A major commercial bank has revised down by 70c the farmgate milk price for farmers due to deteriorating economic conditions throughout the world as a result of Covid-19.
But dairy giant Fonterra said the forecast farmgate milk price for 2020/21, which the company would announce on June 1, was the only true measure of what farmers were likely to receive and declined to comment on outside speculation about the impact of coronavirus on milk payouts.
Fonterra's current forecast price is between $7 and $7.60 per kg of milk solids.
ANZ Bank revised its forecast price from $6.45 to $5.75/kg MS, saying global dairy commodity markets were being severely impacted by changes in consumption patterns related to a large number of cafes and restaurants being shut down.
The lower forecast followed a government announcement that $500,000 would be made available to the primary industry sector throughout the country to help recover from the drought.
The money will be used to provide technical advice.
Based on the roughly 90 million kg of milk solids that Northland dairy farmers supply to Fonterra each year, they will earn $517.5m if the final payout price plummeted to $5.75 kg/MS.
A 70 cents fall in the final payout as predicted by ANZ Bank would mean a loss of $63m.
However, a prolonged drought means milk production would be down this season which would impact on the final payout.
Northland Federated Farmers acting dairy chair Matt Long said any reduction in the final payout would be triple blow for dairy farmers, who were already struggling with the impacts of Covid-19 and the prolonged drought.
"The price for this season, which ends on May 31, is reasonably locked in but the future in 2021 onwards is concerning and while milk production has held up reasonably well, Covid-19 will have an impact.
"There'll be slower recovery, the agriculture sector has taken a hit and people are being laid off, so any reduction in the final price won't be good for us."
Northland Rural Support Trust co-ordinator Julie Jonker said like any business struggling with overhead costs, farmers too would be worse off if their earnings were impacted.
ANZ Bank said the reduction in demand for dairy products from the foodservice sector has resulted in growing surpluses of milk, especially in regions where a large share of dining normally occurred outside of the home.

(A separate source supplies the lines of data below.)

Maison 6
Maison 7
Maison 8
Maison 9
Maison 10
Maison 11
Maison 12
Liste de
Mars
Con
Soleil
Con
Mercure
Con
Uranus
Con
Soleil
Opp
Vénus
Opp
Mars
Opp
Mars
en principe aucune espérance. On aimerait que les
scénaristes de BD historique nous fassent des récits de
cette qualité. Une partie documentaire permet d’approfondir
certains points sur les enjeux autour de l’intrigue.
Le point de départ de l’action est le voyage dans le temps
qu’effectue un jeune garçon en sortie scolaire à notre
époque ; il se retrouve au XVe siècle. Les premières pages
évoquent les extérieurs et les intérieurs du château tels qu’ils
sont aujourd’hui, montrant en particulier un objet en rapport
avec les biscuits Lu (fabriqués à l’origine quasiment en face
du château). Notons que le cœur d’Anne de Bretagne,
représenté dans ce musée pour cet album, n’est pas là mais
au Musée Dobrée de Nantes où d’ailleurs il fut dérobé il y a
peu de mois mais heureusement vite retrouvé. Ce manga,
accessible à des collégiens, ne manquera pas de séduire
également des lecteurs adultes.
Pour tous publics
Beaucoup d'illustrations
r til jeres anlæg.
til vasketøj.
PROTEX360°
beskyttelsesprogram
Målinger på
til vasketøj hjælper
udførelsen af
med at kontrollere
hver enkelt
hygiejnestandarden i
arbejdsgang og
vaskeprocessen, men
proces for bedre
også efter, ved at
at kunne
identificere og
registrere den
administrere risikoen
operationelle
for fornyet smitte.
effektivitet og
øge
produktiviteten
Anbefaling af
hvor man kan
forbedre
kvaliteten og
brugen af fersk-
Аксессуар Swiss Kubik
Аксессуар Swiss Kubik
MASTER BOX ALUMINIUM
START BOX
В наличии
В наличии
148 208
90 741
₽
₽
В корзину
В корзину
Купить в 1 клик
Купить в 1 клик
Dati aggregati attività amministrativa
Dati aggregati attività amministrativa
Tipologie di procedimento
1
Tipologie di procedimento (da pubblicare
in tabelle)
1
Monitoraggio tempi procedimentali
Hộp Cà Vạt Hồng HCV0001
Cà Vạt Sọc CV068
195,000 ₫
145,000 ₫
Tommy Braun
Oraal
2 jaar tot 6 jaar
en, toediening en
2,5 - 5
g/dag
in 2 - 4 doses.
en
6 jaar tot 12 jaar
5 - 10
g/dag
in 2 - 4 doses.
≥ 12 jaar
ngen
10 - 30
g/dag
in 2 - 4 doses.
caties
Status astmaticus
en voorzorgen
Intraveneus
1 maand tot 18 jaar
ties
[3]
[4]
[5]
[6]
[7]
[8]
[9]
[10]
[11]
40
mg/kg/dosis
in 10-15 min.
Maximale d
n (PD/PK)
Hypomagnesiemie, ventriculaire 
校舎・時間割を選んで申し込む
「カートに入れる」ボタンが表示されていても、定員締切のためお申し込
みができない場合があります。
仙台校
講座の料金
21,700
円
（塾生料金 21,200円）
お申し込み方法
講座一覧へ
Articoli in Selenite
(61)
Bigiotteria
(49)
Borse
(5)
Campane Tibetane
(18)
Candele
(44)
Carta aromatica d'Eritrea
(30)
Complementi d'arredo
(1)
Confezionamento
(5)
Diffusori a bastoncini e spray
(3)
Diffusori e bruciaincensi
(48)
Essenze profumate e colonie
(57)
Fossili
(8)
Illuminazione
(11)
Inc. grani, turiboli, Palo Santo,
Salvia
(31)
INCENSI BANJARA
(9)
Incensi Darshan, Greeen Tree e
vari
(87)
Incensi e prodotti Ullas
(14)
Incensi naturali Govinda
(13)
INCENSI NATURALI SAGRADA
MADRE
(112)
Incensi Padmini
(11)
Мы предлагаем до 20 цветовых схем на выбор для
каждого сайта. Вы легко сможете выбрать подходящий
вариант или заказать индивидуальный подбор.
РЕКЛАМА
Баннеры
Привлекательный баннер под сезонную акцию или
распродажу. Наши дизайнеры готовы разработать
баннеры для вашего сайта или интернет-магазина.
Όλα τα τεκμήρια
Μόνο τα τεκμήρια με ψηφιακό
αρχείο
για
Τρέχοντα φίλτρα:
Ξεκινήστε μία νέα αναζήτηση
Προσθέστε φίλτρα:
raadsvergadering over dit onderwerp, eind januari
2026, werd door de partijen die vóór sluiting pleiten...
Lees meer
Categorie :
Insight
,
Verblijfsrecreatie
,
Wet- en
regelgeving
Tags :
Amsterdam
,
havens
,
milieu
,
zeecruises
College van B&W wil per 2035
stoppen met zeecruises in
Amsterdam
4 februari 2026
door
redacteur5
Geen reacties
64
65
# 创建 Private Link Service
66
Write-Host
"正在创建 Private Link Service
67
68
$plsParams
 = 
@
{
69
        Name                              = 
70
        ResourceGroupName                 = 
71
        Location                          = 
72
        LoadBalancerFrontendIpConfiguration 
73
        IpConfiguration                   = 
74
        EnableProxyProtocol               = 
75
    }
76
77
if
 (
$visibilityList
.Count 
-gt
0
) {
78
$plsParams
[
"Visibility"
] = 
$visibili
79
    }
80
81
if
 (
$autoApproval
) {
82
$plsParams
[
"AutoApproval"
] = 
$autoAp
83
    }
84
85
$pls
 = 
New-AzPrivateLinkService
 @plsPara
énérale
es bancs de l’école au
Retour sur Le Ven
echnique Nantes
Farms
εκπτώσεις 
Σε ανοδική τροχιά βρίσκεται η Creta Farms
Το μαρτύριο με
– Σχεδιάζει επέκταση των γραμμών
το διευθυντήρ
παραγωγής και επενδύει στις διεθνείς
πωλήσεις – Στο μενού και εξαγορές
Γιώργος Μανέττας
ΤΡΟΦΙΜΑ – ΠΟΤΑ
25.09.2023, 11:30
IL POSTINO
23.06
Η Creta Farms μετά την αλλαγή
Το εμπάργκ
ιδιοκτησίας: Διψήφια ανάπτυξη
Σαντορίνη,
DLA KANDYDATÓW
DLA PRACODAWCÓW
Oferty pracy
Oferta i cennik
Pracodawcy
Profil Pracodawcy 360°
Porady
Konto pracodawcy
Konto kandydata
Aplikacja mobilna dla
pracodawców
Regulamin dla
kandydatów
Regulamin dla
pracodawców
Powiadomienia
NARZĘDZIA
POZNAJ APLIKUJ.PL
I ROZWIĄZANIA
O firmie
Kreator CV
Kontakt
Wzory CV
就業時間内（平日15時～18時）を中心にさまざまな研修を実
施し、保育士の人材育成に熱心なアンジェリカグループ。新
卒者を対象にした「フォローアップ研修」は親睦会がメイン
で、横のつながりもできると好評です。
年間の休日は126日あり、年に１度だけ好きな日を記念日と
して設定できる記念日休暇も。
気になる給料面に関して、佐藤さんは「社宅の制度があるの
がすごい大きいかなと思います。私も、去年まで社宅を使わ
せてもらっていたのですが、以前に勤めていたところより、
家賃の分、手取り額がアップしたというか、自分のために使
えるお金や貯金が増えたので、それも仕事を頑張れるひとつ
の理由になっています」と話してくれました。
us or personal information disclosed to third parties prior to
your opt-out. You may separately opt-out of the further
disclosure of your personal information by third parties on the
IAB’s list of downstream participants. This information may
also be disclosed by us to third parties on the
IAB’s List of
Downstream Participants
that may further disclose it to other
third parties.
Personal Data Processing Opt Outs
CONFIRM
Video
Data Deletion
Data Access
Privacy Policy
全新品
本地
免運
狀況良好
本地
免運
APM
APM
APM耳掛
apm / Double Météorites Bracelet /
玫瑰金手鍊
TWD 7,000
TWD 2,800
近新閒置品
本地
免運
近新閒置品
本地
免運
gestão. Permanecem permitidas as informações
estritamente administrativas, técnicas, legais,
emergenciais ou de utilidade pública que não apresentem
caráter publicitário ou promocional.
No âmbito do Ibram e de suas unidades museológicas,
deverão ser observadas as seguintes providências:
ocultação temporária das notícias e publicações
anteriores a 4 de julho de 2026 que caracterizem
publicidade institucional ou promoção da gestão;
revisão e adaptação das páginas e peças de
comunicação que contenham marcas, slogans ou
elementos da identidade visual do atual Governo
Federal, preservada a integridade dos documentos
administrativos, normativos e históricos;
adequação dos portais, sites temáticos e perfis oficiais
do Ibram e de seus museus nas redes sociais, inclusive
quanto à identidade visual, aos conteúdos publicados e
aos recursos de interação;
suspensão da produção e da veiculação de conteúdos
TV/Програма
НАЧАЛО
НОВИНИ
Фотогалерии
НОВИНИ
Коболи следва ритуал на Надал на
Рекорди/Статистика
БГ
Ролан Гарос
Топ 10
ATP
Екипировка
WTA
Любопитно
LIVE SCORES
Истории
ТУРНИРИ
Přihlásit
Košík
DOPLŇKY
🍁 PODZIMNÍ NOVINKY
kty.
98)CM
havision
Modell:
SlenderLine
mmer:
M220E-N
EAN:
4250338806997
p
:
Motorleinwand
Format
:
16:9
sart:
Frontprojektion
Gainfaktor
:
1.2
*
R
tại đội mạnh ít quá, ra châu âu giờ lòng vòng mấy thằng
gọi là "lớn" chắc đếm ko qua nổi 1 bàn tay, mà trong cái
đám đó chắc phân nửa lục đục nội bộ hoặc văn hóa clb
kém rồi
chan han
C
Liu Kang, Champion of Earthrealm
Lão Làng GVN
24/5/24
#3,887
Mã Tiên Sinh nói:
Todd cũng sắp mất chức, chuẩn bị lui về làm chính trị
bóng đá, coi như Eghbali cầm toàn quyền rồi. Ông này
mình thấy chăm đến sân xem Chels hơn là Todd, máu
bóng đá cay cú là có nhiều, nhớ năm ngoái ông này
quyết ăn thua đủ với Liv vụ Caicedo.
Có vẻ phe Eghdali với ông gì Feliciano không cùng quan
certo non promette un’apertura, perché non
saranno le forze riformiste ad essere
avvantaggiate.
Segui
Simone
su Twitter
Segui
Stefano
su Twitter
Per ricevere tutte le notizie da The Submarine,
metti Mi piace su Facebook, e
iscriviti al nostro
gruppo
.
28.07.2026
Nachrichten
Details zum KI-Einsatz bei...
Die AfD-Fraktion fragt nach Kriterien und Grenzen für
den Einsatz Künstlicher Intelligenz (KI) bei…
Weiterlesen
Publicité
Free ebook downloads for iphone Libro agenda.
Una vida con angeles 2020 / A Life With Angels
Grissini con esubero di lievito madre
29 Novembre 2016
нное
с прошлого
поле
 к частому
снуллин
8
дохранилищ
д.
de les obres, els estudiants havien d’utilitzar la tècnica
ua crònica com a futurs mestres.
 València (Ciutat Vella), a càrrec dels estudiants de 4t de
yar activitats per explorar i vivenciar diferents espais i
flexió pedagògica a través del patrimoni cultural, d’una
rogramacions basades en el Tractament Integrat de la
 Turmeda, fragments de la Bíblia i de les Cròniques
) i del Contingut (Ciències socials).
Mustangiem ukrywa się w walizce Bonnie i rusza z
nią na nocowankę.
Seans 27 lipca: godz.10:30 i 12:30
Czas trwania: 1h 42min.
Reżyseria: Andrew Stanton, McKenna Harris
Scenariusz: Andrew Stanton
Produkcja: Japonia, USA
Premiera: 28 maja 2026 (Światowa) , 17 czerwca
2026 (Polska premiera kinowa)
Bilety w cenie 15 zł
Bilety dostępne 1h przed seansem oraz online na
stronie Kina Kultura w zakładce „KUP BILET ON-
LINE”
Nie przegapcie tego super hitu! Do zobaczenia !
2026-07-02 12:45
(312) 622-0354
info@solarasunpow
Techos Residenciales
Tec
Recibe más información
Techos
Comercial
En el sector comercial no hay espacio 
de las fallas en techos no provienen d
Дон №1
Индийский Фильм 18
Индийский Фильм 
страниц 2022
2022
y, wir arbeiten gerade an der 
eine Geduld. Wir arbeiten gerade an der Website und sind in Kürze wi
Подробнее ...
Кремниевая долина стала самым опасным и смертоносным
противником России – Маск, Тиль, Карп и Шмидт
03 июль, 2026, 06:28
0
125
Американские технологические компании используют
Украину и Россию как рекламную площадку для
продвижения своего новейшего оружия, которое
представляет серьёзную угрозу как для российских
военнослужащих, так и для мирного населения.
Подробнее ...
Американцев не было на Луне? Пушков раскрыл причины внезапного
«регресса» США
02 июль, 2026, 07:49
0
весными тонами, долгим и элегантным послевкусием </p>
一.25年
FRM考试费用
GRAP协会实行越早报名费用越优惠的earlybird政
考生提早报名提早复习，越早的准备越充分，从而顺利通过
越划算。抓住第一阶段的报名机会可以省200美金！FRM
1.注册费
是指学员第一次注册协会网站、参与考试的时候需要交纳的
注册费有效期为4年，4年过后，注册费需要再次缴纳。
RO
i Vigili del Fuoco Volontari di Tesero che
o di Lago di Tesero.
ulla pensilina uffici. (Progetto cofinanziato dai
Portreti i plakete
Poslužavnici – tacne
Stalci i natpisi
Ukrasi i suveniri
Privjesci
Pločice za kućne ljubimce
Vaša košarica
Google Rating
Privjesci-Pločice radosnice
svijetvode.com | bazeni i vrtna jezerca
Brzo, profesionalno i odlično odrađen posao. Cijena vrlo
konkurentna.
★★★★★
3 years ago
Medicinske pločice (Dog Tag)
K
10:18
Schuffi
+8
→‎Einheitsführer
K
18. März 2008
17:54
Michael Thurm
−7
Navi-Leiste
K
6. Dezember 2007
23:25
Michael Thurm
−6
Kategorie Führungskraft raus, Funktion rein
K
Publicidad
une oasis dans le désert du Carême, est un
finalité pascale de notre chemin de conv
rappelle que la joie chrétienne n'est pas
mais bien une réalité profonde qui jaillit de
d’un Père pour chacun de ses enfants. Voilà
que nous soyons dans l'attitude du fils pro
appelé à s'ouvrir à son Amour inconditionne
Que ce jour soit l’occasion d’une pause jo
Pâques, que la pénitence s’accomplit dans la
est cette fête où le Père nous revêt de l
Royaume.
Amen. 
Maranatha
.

"The lower forecast has been driven by a significant deterioration in economic conditions in most parts of the globe, and more specifically the recent sharp fall in dairy commodity prices in the United States and European markets," the bank said.
Thus far, the bank said the prices New Zealand was receiving for its dairy commodities have held up much better than the prices of similar goods traded within the US and Europe.
However, it warned it was only a matter of time before prices for New Zealand-sourced dairy products also came under pressure.
Milk production in New Zealand this year has been curtailed by the widespread drought, which means many farms have dried off cows a lot earlier than
ANZ Bank said although a significant reduction in milk supply has not yet shown up in the official production data for March, figures for April and May would show a much sharper drop which would bring this year's production back to slightly less than that in 2019.